[Saved data entries]
==*==
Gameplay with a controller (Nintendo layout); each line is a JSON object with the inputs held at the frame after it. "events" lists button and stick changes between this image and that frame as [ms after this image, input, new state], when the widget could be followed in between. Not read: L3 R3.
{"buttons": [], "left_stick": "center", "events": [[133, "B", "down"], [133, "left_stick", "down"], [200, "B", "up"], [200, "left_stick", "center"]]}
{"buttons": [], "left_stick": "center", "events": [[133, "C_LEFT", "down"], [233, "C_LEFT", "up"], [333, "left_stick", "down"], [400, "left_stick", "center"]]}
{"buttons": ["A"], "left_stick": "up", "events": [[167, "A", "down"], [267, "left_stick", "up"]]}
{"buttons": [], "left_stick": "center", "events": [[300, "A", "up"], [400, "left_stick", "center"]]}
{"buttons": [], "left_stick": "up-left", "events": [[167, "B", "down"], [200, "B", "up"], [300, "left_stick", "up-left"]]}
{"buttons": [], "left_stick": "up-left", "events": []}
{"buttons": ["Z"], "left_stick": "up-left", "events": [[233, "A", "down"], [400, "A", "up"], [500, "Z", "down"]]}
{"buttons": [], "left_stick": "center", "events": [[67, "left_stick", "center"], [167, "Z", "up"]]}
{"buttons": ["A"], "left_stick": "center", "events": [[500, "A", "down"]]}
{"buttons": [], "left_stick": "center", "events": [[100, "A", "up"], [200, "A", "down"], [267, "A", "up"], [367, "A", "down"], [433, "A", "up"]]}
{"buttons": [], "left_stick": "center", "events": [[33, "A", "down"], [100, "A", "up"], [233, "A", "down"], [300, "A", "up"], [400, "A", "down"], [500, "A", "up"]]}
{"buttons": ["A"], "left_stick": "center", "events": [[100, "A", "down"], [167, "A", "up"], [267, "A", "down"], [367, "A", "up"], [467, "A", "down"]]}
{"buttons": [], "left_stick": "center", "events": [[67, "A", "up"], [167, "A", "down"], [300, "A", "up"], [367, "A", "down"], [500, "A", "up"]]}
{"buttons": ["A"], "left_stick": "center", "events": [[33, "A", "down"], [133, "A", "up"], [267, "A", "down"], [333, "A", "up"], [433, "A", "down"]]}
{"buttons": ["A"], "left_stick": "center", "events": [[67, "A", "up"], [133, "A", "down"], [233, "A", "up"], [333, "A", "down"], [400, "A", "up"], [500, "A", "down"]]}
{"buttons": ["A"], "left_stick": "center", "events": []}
==*==
> **Task details**
Each entry above must be repeated word for word.

> **Response to the task**
Gameplay with a controller (Nintendo layout); each line is a JSON object with the inputs held at the frame after it. "events" lists button and stick changes between this image and that frame as [ms after this image, input, new state], when the widget could be followed in between. Not read: L3 R3.
{"buttons": [], "left_stick": "center", "events": [[133, "B", "down"], [133, "left_stick", "down"], [200, "B", "up"], [200, "left_stick", "center"]]}
{"buttons": [], "left_stick": "center", "events": [[133, "C_LEFT", "down"], [233, "C_LEFT", "up"], [333, "left_stick", "down"], [400, "left_stick", "center"]]}
{"buttons": ["A"], "left_stick": "up", "events": [[167, "A", "down"], [267, "left_stick", "up"]]}
{"buttons": [], "left_stick": "center", "events": [[300, "A", "up"], [400, "left_stick", "center"]]}
{"buttons": [], "left_stick": "up-left", "events": [[167, "B", "down"], [200, "B", "up"], [300, "left_stick", "up-left"]]}
{"buttons": [], "left_stick": "up-left", "events": []}
{"buttons": ["Z"], "left_stick": "up-left", "events": [[233, "A", "down"], [400, "A", "up"], [500, "Z", "down"]]}
{"buttons": [], "left_stick": "center", "events": [[67, "left_stick", "center"], [167, "Z", "up"]]}
{"buttons": ["A"], "left_stick": "center", "events": [[500, "A", "down"]]}
{"buttons": [], "left_stick": "center", "events": [[100, "A", "up"], [200, "A", "down"], [267, "A", "up"], [367, "A", "down"], [433, "A", "up"]]}
{"buttons": [], "left_stick": "center", "events": [[33, "A", "down"], [100, "A", "up"], [233, "A", "down"], [300, "A", "up"], [400, "A", "down"], [500, "A", "up"]]}
{"buttons": ["A"], "left_stick": "center", "events": [[100, "A", "down"], [167, "A", "up"], [267, "A", "down"], [367, "A", "up"], [467, "A", "down"]]}
{"buttons": [], "left_stick": "center", "events": [[67, "A", "up"], [167, "A", "down"], [300, "A", "up"], [367, "A", "down"], [500, "A", "up"]]}
{"buttons": ["A"], "left_stick": "center", "events": [[33, "A", "down"], [133, "A", "up"], [267, "A", "down"], [333, "A", "up"], [433, "A", "down"]]}
{"buttons": ["A"], "left_stick": "center", "events": [[67, "A", "up"], [133, "A", "down"], [233, "A", "up"], [333, "A", "down"], [400, "A", "up"], [500, "A", "down"]]}
{"buttons": ["A"], "left_stick": "center", "events": []}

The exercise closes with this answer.